> [TASK STATEMENT] Rewrite every entry below as a Markdown table with two columns, Row and Entry: number the lines in order, put each line in its own row, and leave out blank lines.

> [GIVEN ENTRIES]
----
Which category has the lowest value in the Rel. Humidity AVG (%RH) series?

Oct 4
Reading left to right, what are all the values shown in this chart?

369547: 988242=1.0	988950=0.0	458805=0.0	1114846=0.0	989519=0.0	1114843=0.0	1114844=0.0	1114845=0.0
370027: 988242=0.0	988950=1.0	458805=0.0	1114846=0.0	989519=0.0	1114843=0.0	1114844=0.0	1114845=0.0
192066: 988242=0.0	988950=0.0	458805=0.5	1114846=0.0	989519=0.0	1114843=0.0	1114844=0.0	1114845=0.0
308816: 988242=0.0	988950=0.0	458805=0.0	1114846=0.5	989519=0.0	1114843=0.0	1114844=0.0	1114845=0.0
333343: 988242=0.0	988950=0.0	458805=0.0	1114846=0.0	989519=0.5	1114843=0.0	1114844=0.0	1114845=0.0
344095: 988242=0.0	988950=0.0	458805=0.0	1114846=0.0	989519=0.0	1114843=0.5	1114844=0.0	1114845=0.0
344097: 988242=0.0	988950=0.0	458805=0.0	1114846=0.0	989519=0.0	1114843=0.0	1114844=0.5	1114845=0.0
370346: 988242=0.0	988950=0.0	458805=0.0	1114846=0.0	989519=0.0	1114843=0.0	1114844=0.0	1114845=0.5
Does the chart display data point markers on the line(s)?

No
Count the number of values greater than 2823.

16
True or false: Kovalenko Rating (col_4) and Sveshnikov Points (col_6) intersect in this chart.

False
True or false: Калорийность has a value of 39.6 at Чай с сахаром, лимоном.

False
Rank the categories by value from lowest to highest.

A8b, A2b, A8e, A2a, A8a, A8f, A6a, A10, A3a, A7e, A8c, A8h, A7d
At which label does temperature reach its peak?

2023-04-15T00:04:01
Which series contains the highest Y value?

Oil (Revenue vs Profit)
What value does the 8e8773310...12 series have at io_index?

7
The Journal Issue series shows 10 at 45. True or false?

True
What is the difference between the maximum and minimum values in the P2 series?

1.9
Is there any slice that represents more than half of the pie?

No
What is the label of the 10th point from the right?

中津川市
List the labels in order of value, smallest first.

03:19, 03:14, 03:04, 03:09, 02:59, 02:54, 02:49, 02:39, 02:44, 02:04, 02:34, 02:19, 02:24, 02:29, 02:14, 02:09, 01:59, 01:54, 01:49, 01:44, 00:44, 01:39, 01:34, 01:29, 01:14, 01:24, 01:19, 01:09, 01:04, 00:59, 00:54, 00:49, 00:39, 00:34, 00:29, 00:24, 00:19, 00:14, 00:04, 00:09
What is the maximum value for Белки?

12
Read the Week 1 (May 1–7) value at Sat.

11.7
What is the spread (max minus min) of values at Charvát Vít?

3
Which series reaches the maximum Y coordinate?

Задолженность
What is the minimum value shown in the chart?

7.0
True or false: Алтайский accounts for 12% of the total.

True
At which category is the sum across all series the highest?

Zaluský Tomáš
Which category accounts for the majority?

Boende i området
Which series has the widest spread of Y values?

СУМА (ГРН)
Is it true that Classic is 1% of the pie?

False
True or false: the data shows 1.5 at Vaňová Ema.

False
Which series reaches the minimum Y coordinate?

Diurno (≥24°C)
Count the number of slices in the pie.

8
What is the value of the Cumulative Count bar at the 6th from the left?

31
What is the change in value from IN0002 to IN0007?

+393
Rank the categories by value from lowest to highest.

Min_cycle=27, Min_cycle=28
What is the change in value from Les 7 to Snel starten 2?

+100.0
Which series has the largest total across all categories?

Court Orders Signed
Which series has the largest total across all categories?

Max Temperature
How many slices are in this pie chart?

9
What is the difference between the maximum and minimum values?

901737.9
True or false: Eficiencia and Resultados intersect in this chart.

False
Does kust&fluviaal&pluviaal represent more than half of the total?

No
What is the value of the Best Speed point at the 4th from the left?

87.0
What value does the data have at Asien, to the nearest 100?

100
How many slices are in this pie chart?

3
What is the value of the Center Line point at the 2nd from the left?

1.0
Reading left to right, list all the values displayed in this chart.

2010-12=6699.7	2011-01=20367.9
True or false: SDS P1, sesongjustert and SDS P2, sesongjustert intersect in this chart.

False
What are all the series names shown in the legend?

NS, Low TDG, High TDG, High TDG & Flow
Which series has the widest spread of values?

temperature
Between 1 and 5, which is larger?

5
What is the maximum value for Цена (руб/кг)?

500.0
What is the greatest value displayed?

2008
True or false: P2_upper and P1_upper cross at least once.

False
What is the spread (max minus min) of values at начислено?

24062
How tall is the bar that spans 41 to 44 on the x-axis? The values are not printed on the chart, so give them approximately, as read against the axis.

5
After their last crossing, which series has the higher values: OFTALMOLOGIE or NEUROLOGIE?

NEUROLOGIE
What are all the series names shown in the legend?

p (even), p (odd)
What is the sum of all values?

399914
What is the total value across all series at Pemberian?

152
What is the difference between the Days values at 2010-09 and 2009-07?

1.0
----
> [ANSWER BOX]
| Row | Entry |
|---|---|
| 1 | Which category has the lowest value in the Rel. Humidity AVG (%RH) series? |
| 2 | Oct 4 |
| 3 | Reading left to right, what are all the values shown in this chart? |
| 4 | 369547: 988242=1.0	988950=0.0	458805=0.0	1114846=0.0	989519=0.0	1114843=0.0	1114844=0.0	1114845=0.0 |
| 5 | 370027: 988242=0.0	988950=1.0	458805=0.0	1114846=0.0	989519=0.0	1114843=0.0	1114844=0.0	1114845=0.0 |
| 6 | 192066: 988242=0.0	988950=0.0	458805=0.5	1114846=0.0	989519=0.0	1114843=0.0	1114844=0.0	1114845=0.0 |
| 7 | 308816: 988242=0.0	988950=0.0	458805=0.0	1114846=0.5	989519=0.0	1114843=0.0	1114844=0.0	1114845=0.0 |
| 8 | 333343: 988242=0.0	988950=0.0	458805=0.0	1114846=0.0	989519=0.5	1114843=0.0	1114844=0.0	1114845=0.0 |
| 9 | 344095: 988242=0.0	988950=0.0	458805=0.0	1114846=0.0	989519=0.0	1114843=0.5	1114844=0.0	1114845=0.0 |
| 10 | 344097: 988242=0.0	988950=0.0	458805=0.0	1114846=0.0	989519=0.0	1114843=0.0	1114844=0.5	1114845=0.0 |
| 11 | 370346: 988242=0.0	988950=0.0	458805=0.0	1114846=0.0	989519=0.0	1114843=0.0	1114844=0.0	1114845=0.5 |
| 12 | Does the chart display data point markers on the line(s)? |
| 13 | No |
| 14 | Count the number of values greater than 2823. |
| 15 | 16 |
| 16 | True or false: Kovalenko Rating (col_4) and Sveshnikov Points (col_6) intersect in this chart. |
| 17 | False |
| 18 | True or false: Калорийность has a value of 39.6 at Чай с сахаром, лимоном. |
| 19 | False |
| 20 | Rank the categories by value from lowest to highest. |
| 21 | A8b, A2b, A8e, A2a, A8a, A8f, A6a, A10, A3a, A7e, A8c, A8h, A7d |
| 22 | At which label does temperature reach its peak? |
| 23 | 2023-04-15T00:04:01 |
| 24 | Which series contains the highest Y value? |
| 25 | Oil (Revenue vs Profit) |
| 26 | What value does the 8e8773310...12 series have at io_index? |
| 27 | 7 |
| 28 | The Journal Issue series shows 10 at 45. True or false? |
| 29 | True |
| 30 | What is the difference between the maximum and minimum values in the P2 series? |
| 31 | 1.9 |
| 32 | Is there any slice that represents more than half of the pie? |
| 33 | No |
| 34 | What is the label of the 10th point from the right? |
| 35 | 中津川市 |
| 36 | List the labels in order of value, smallest first. |
| 37 | 03:19, 03:14, 03:04, 03:09, 02:59, 02:54, 02:49, 02:39, 02:44, 02:04, 02:34, 02:19, 02:24, 02:29, 02:14, 02:09, 01:59, 01:54, 01:49, 01:44, 00:44, 01:39, 01:34, 01:29, 01:14, 01:24, 01:19, 01:09, 01:04, 00:59, 00:54, 00:49, 00:39, 00:34, 00:29, 00:24, 00:19, 00:14, 00:04, 00:09 |
| 38 | What is the maximum value for Белки? |
| 39 | 12 |
| 40 | Read the Week 1 (May 1–7) value at Sat. |
| 41 | 11.7 |
| 42 | What is the spread (max minus min) of values at Charvát Vít? |
| 43 | 3 |
| 44 | Which series reaches the maximum Y coordinate? |
| 45 | Задолженность |
| 46 | What is the minimum value shown in the chart? |
| 47 | 7.0 |
| 48 | True or false: Алтайский accounts for 12% of the total. |
| 49 | True |
| 50 | At which category is the sum across all series the highest? |
| 51 | Zaluský Tomáš |
| 52 | Which category accounts for the majority? |
| 53 | Boende i området |
| 54 | Which series has the widest spread of Y values? |
| 55 | СУМА (ГРН) |
| 56 | Is it true that Classic is 1% of the pie? |
| 57 | False |
| 58 | True or false: the data shows 1.5 at Vaňová Ema. |
| 59 | False |
| 60 | Which series reaches the minimum Y coordinate? |
| 61 | Diurno (≥24°C) |
| 62 | Count the number of slices in the pie. |
| 63 | 8 |
| 64 | What is the value of the Cumulative Count bar at the 6th from the left? |
| 65 | 31 |
| 66 | What is the change in value from IN0002 to IN0007? |
| 67 | +393 |
| 68 | Rank the categories by value from lowest to highest. |
| 69 | Min_cycle=27, Min_cycle=28 |
| 70 | What is the change in value from Les 7 to Snel starten 2? |
| 71 | +100.0 |
| 72 | Which series has the largest total across all categories? |
| 73 | Court Orders Signed |
| 74 | Which series has the largest total across all categories? |
| 75 | Max Temperature |
| 76 | How many slices are in this pie chart? |
| 77 | 9 |
| 78 | What is the difference between the maximum and minimum values? |
| 79 | 901737.9 |
| 80 | True or false: Eficiencia and Resultados intersect in this chart. |
| 81 | False |
| 82 | Does kust&fluviaal&pluviaal represent more than half of the total? |
| 83 | No |
| 84 | What is the value of the Best Speed point at the 4th from the left? |
| 85 | 87.0 |
| 86 | What value does the data have at Asien, to the nearest 100? |
| 87 | 100 |
| 88 | How many slices are in this pie chart? |
| 89 | 3 |
| 90 | What is the value of the Center Line point at the 2nd from the left? |
| 91 | 1.0 |
| 92 | Reading left to right, list all the values displayed in this chart. |
| 93 | 2010-12=6699.7	2011-01=20367.9 |
| 94 | True or false: SDS P1, sesongjustert and SDS P2, sesongjustert intersect in this chart. |
| 95 | False |
| 96 | What are all the series names shown in the legend? |
| 97 | NS, Low TDG, High TDG, High TDG & Flow |
| 98 | Which series has the widest spread of values? |
| 99 | temperature |
| 100 | Between 1 and 5, which is larger? |
| 101 | 5 |
| 102 | What is the maximum value for Цена (руб/кг)? |
| 103 | 500.0 |
| 104 | What is the greatest value displayed? |
| 105 | 2008 |
| 106 | True or false: P2_upper and P1_upper cross at least once. |
| 107 | False |
| 108 | What is the spread (max minus min) of values at начислено? |
| 109 | 24062 |
| 110 | How tall is the bar that spans 41 to 44 on the x-axis? The values are not printed on the chart, so give them approximately, as read against the axis. |
| 111 | 5 |
| 112 | After their last crossing, which series has the higher values: OFTALMOLOGIE or NEUROLOGIE? |
| 113 | NEUROLOGIE |
| 114 | What are all the series names shown in the legend? |
| 115 | p (even), p (odd) |
| 116 | What is the sum of all values? |
| 117 | 399914 |
| 118 | What is the total value across all series at Pemberian? |
| 119 | 152 |
| 120 | What is the difference between the Days values at 2010-09 and 2009-07? |
| 121 | 1.0 |